The “front” end pocket, assuming I wear the bag on the right shoulder, is for my mics (Sennheisser MKE 400, phones and Boya LAV), the rear one takes the Godox flash if needed. These are smaller and flatter than the separate end or front pockets on the F800 series, which is ideal. Again, nothing migrates to the bottom.
So, it has less wasted height and fewer pockets but can still do the job.
As I had hoped, based on having an F3x in ballistic a few years ago, the Nylon is soft to the touch, soft light coloured nylon is used inside as well and it is rubber backed, so it is possibly more weather proof than the canvas Domke’s.
It all comes down to kit. Change your kit, change your bag, so the real story is what has changed in the bag itself.

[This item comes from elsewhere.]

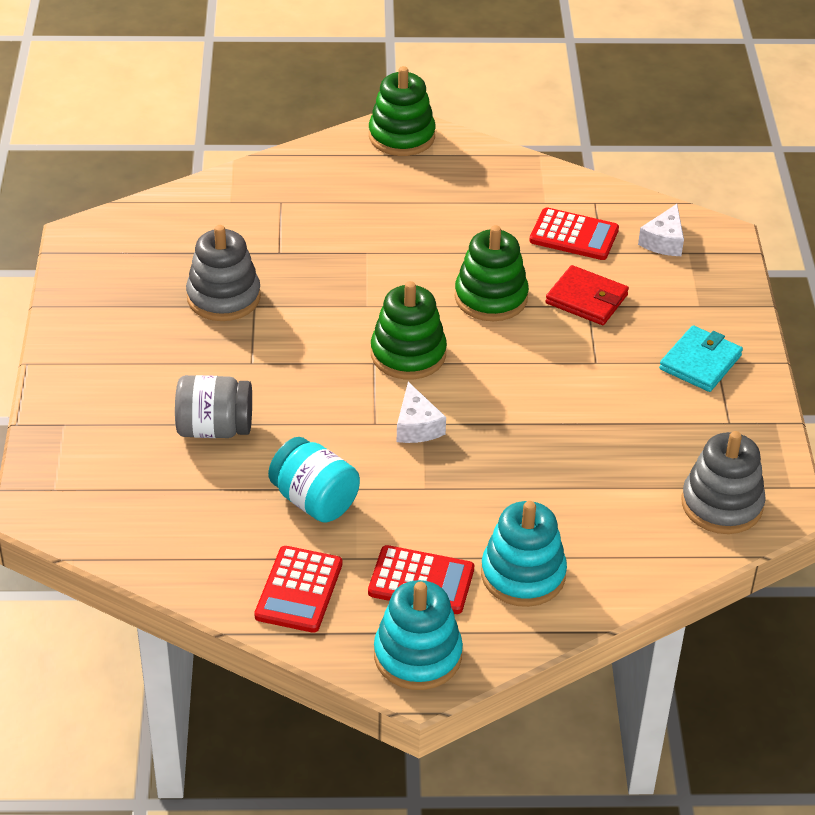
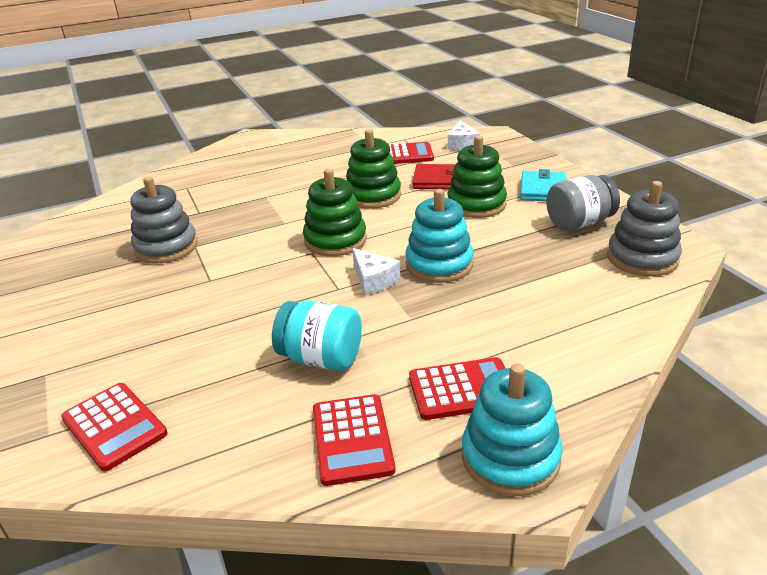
camera: 20 degrees left, 10 degrees down
grey jar [175,375,252,438] -> grey jar moved to [546,175,620,231]
green stacking toy [369,66,436,156] -> green stacking toy moved to [447,136,507,218]
turquoise stacking toy [481,501,567,607] -> turquoise stacking toy moved to [405,189,474,283]
none -> red calculator [61,383,168,472]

The 40-150 f2.8 Pro has become the 40-150 f4 Pro, reducing size and weight by half (this is occassionally swapped out for the 75mm, which is a similar size and weight).
The 8-18 Leica is now a 9mm Leica, which is not only considerably faster, but so small and light, I already had a habit of losing it in the F804.
I am not using gripped or built-in grip cameras, the older EM1 mk2 and G9 doing everything I need. If I do take the EM1x or similar, it still fits well enough, just making access to other lenses less practical.
If flash is needed, the Godox 860 or 685 is packed with the remote controller.
My 176 Neewer LED is now a small Andoer 140, which is only slightly heavier than the battery for the 176.
I have the little 15 Leica and 30mm Sigma (or Oly 45mm) as options to the zooms, but otherwise, that is it.
So,
After a tying day chasing flood waters (300mm of rain in our area today), the bag showed a couple of decent characteristics.